▸ **Task goal**
Only these lines, please: the first one of the records through the one containing "(symbol_instances", retyped exactly, both ends included and pictures omitted.

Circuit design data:
++++++++++
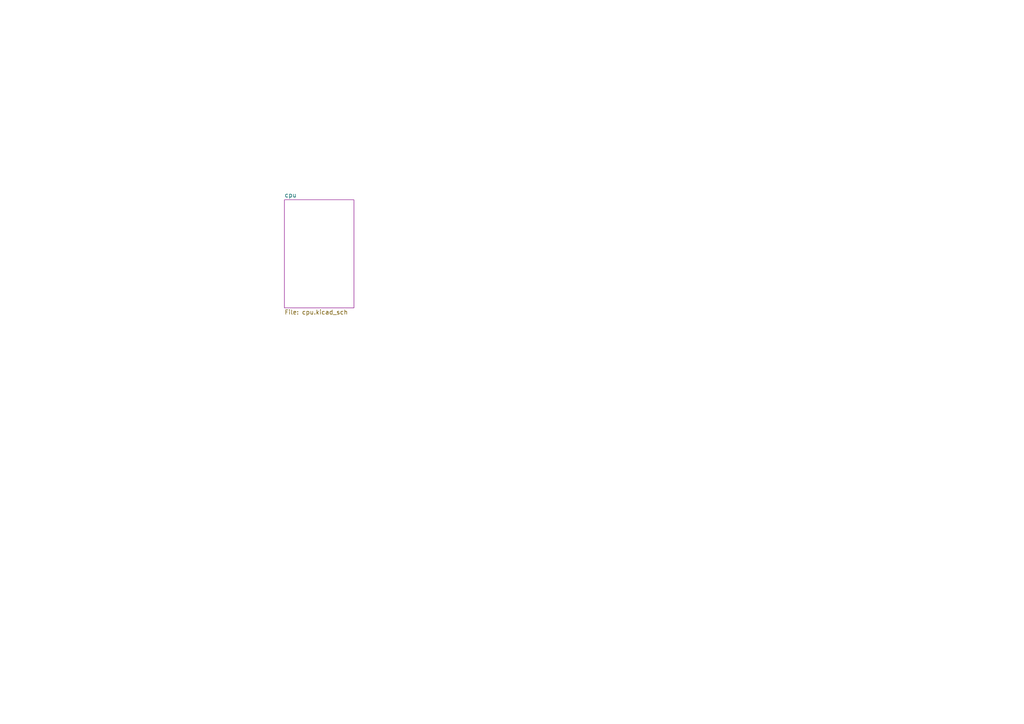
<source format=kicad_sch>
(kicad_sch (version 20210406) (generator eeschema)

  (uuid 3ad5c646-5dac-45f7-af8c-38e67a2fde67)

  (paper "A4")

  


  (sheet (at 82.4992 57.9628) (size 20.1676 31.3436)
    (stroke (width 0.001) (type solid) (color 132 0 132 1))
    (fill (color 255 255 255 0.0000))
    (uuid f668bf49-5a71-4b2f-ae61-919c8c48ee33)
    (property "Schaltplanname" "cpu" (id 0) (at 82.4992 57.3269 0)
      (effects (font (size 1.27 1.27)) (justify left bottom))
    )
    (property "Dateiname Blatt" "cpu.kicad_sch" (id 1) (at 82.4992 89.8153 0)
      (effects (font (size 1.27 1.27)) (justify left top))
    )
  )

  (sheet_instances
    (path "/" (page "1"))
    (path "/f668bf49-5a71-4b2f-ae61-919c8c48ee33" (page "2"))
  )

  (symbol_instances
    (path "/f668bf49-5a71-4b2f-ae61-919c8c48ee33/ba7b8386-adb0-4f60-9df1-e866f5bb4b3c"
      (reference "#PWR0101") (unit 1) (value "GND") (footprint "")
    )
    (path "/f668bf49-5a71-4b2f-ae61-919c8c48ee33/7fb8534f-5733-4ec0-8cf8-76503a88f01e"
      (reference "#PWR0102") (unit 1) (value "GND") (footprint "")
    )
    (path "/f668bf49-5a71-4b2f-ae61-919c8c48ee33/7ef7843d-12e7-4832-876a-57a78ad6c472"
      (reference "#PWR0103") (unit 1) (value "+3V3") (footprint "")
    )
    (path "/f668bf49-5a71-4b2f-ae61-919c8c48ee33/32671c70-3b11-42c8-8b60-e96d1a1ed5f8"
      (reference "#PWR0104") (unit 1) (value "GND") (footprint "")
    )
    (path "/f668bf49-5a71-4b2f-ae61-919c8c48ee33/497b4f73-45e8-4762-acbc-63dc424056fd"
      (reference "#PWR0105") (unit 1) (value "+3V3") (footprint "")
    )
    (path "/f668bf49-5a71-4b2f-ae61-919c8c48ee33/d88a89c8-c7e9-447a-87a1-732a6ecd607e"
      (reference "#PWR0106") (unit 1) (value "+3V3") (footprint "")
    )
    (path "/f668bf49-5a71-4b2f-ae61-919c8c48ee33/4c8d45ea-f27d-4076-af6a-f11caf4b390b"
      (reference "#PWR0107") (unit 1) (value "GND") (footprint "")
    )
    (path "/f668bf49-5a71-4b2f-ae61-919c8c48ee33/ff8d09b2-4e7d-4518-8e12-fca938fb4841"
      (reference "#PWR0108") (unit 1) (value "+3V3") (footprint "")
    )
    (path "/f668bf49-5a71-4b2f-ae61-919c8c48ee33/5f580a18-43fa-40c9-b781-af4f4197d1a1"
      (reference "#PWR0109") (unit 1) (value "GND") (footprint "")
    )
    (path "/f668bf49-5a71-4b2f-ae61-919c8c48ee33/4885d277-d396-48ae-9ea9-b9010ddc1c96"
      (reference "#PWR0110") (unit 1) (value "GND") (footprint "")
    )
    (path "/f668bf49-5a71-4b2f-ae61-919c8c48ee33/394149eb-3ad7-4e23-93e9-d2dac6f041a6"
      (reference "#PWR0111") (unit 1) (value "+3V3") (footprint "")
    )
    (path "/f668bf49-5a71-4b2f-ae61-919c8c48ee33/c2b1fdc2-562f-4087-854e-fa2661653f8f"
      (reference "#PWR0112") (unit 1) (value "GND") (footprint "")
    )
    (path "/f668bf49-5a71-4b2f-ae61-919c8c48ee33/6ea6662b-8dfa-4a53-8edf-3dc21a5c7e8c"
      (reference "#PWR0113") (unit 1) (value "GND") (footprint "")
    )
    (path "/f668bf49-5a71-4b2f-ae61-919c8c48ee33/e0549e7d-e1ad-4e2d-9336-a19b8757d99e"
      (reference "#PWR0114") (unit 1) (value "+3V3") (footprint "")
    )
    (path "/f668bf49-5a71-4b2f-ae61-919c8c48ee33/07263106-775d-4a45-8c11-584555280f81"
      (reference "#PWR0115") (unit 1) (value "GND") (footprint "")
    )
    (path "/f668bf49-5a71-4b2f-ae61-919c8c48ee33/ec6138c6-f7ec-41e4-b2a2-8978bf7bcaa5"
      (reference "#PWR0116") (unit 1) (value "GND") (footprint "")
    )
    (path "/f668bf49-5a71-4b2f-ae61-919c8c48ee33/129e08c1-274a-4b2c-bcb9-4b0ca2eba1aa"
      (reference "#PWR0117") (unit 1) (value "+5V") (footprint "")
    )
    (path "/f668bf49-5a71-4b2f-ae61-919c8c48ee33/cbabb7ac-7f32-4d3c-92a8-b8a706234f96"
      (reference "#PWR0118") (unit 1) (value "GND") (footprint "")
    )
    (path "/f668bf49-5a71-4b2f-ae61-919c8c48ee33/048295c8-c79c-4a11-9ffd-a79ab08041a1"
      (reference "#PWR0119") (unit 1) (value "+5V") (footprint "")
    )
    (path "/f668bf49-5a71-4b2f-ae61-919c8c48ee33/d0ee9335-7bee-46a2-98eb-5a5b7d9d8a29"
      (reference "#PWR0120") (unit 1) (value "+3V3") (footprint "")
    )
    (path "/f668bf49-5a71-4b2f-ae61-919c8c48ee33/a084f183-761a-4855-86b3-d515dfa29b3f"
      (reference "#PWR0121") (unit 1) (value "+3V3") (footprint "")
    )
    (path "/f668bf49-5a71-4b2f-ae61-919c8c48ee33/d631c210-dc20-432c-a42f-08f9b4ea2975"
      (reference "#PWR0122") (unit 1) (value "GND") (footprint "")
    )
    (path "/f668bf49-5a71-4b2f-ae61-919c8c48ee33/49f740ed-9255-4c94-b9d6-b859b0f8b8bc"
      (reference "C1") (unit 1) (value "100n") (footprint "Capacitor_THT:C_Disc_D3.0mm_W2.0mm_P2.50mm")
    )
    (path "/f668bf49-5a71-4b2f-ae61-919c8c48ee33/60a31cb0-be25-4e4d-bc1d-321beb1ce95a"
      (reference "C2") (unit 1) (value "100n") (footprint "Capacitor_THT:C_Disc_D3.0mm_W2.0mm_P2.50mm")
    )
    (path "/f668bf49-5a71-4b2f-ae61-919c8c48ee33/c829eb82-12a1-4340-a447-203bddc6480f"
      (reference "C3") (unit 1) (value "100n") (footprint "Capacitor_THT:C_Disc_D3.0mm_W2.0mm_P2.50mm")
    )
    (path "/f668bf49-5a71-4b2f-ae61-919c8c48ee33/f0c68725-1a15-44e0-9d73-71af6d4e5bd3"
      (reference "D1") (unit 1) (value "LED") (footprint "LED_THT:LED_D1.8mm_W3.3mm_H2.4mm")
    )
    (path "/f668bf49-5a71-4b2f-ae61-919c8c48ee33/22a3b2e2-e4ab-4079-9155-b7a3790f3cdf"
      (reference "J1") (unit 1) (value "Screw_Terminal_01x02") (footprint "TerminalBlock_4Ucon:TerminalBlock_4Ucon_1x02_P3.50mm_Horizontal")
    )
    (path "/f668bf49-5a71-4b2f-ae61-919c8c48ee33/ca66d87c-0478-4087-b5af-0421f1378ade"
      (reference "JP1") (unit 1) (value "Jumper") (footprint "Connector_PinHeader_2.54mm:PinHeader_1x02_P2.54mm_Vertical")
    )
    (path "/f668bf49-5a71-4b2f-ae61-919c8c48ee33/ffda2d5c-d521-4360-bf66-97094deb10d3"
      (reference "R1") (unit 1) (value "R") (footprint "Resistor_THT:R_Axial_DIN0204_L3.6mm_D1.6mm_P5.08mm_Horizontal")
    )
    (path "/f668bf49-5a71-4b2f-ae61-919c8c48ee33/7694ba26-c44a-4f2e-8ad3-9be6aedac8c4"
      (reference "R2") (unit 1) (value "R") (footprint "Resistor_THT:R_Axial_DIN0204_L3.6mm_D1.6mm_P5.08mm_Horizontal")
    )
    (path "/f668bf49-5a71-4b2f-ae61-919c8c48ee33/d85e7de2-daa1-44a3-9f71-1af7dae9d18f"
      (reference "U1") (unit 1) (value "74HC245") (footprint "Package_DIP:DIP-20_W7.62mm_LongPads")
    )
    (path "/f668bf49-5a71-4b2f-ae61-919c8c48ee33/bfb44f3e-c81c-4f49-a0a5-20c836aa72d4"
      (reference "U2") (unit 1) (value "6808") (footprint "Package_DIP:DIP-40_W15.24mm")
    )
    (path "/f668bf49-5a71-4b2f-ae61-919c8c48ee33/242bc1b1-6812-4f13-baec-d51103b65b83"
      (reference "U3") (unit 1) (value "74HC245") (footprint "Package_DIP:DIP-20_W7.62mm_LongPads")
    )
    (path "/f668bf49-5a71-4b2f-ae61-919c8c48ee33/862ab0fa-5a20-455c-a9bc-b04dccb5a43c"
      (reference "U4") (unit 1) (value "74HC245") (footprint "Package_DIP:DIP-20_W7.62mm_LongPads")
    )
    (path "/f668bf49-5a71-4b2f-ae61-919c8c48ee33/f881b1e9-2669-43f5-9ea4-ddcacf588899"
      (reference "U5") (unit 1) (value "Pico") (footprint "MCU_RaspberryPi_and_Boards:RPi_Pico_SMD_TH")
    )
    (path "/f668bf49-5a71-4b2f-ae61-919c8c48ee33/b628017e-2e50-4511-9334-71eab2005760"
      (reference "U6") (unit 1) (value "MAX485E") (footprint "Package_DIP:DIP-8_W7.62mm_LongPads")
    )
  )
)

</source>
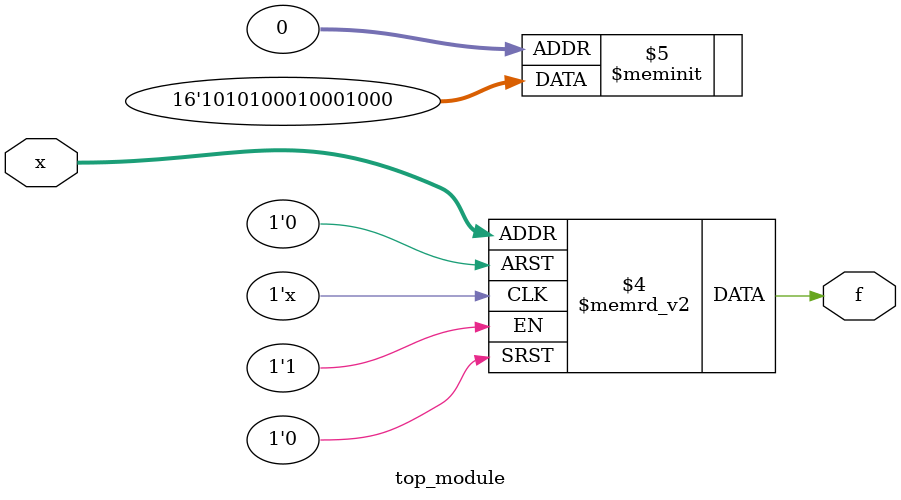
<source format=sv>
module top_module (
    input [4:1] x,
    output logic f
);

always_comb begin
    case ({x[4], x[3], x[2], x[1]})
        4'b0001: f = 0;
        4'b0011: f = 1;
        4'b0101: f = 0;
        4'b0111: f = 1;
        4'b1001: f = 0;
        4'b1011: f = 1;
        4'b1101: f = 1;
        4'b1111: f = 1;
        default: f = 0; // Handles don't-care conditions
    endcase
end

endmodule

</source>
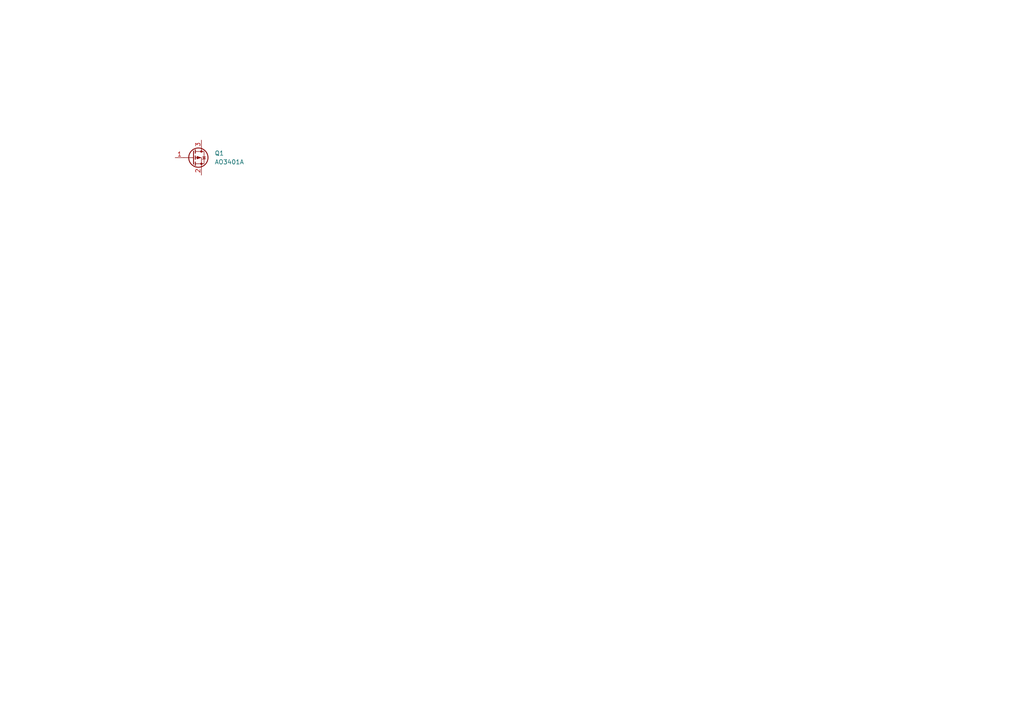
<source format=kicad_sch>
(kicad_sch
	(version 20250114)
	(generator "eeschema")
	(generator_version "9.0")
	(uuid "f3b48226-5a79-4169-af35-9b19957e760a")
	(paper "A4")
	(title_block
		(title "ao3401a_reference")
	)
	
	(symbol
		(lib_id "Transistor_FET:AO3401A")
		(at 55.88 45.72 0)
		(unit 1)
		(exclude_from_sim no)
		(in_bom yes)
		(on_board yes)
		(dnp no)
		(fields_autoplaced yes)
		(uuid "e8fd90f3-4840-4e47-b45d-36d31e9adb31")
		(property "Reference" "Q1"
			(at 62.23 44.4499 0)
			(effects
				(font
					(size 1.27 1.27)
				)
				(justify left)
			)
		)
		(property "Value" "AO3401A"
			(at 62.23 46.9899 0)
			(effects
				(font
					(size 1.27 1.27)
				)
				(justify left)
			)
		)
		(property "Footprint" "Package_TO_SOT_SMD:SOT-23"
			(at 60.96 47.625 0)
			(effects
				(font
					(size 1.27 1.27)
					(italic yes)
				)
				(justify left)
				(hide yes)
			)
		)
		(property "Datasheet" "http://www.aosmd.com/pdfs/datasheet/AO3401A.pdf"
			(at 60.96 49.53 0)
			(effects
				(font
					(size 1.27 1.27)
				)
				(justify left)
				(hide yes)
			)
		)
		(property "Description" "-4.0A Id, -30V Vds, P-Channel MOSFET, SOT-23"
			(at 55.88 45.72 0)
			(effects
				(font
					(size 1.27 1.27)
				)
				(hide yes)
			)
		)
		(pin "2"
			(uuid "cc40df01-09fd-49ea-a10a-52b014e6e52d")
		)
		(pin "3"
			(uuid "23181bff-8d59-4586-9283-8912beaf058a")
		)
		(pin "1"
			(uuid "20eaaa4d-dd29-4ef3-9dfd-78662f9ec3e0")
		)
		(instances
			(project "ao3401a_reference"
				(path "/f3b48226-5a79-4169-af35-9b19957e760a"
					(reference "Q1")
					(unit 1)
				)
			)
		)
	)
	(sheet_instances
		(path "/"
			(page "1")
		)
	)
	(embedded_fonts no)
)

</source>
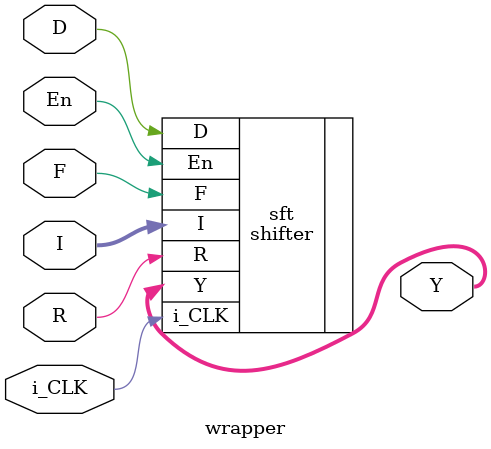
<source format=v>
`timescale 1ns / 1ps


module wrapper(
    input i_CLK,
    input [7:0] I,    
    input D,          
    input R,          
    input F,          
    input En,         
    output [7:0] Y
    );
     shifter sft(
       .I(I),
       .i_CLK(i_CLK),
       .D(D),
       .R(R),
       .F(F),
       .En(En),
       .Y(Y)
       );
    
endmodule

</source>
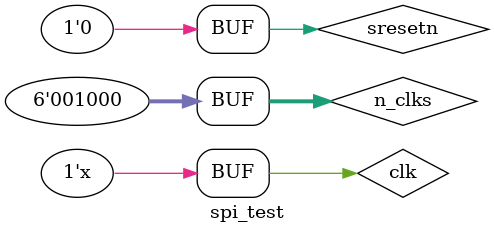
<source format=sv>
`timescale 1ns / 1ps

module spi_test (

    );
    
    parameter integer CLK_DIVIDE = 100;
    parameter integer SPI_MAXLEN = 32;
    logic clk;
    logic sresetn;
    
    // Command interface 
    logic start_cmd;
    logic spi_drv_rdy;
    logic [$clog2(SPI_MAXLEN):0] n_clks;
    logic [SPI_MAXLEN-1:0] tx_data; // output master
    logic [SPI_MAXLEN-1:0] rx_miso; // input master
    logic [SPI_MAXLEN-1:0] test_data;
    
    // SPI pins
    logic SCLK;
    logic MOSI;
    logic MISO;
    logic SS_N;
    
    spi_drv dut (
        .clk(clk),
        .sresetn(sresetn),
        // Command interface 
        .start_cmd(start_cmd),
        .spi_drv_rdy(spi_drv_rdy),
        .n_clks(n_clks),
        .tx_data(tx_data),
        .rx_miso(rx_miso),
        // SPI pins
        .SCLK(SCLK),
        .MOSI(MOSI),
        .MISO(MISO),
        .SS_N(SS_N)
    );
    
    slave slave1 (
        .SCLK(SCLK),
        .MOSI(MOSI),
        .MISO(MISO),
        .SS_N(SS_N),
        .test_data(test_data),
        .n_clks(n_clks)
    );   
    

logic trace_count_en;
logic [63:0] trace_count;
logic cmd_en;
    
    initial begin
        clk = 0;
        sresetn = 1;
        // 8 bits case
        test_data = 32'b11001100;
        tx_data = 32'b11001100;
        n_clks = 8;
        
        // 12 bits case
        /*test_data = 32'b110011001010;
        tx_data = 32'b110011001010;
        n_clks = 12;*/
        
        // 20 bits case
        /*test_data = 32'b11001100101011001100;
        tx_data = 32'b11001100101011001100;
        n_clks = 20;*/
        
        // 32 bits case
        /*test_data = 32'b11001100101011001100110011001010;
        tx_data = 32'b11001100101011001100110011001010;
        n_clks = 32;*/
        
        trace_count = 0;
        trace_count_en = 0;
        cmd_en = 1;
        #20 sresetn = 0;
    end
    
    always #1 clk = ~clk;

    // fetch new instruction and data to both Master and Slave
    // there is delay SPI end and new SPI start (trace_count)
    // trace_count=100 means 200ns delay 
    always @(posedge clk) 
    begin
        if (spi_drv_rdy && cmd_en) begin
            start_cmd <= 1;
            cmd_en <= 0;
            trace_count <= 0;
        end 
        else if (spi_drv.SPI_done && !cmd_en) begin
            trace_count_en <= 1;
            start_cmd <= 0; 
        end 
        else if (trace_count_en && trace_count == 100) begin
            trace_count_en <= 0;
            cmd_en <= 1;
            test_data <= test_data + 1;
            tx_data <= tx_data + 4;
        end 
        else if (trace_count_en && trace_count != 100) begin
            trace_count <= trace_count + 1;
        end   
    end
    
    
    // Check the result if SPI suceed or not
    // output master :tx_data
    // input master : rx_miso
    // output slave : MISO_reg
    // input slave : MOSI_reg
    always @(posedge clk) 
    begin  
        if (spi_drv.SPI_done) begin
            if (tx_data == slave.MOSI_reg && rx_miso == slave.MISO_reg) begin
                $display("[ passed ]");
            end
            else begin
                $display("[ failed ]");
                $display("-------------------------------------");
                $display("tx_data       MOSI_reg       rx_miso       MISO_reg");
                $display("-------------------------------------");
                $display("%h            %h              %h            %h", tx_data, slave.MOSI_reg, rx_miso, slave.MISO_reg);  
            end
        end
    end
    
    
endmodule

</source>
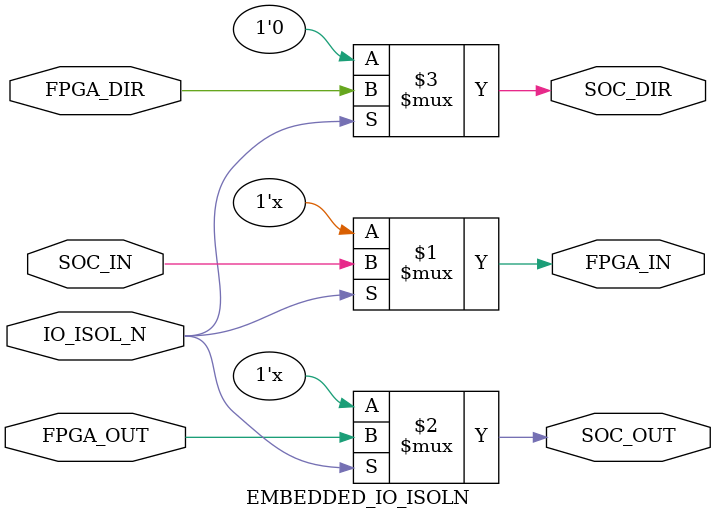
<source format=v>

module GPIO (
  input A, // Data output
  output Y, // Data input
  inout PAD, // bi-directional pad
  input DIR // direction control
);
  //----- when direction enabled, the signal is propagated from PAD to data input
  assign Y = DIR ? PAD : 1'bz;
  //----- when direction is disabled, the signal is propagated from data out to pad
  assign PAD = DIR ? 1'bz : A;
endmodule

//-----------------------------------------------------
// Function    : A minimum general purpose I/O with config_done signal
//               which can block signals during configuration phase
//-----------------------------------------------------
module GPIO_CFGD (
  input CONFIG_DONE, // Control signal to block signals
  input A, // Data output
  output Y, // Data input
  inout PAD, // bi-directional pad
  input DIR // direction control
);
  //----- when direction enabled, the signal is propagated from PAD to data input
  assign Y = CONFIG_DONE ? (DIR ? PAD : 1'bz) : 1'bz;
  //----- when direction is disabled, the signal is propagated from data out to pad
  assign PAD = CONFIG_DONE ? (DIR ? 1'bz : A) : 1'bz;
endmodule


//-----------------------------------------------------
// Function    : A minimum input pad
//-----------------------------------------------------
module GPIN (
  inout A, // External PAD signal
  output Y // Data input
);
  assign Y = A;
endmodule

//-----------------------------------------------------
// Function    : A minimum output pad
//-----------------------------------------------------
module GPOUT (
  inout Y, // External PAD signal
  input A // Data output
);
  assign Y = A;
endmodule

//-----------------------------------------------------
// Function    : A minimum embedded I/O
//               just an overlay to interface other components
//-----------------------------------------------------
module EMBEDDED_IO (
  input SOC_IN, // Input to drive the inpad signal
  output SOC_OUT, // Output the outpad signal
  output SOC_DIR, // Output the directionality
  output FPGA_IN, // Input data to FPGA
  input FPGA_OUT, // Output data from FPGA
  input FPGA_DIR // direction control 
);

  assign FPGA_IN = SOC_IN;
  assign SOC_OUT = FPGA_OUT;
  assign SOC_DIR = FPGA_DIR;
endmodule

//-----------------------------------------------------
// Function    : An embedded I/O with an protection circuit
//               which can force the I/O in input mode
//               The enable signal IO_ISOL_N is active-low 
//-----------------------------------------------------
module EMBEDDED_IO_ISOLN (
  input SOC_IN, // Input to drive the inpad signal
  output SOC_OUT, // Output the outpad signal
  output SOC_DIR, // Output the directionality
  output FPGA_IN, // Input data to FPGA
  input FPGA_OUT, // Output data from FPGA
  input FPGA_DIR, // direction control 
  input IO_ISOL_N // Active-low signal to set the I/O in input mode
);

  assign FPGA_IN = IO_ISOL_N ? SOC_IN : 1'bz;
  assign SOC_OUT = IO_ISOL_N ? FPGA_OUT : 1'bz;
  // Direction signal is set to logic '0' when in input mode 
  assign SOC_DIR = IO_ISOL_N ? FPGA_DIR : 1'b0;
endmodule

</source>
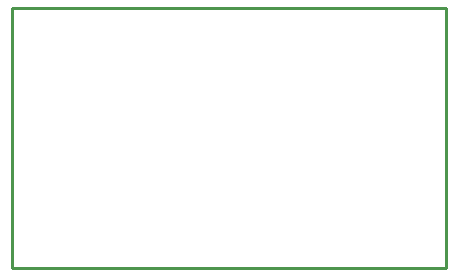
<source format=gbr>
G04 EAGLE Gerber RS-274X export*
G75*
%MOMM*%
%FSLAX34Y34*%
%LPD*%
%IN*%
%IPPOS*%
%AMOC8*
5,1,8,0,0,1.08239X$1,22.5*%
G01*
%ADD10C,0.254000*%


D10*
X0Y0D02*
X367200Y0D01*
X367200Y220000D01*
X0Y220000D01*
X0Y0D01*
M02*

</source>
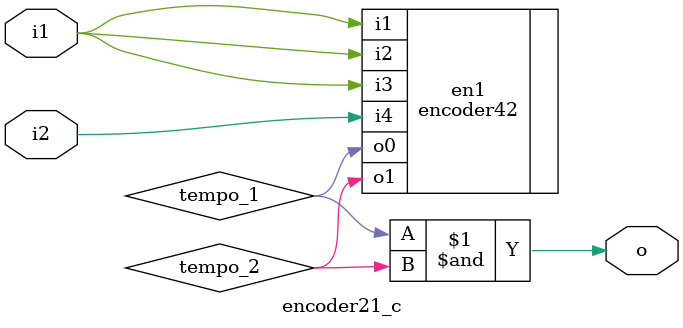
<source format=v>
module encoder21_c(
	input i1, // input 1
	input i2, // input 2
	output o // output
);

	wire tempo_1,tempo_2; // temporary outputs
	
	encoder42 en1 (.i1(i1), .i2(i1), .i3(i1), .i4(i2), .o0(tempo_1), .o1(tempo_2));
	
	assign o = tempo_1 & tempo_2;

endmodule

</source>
++++++++++
▸ **Response box**
<source format=kicad_sch>
(kicad_sch (version 20210406) (generator eeschema)

  (uuid 3ad5c646-5dac-45f7-af8c-38e67a2fde67)

  (paper "A4")

  


  (sheet (at 82.4992 57.9628) (size 20.1676 31.3436)
    (stroke (width 0.001) (type solid) (color 132 0 132 1))
    (fill (color 255 255 255 0.0000))
    (uuid f668bf49-5a71-4b2f-ae61-919c8c48ee33)
    (property "Schaltplanname" "cpu" (id 0) (at 82.4992 57.3269 0)
      (effects (font (size 1.27 1.27)) (justify left bottom))
    )
    (property "Dateiname Blatt" "cpu.kicad_sch" (id 1) (at 82.4992 89.8153 0)
      (effects (font (size 1.27 1.27)) (justify left top))
    )
  )

  (sheet_instances
    (path "/" (page "1"))
    (path "/f668bf49-5a71-4b2f-ae61-919c8c48ee33" (page "2"))
  )

  (symbol_instances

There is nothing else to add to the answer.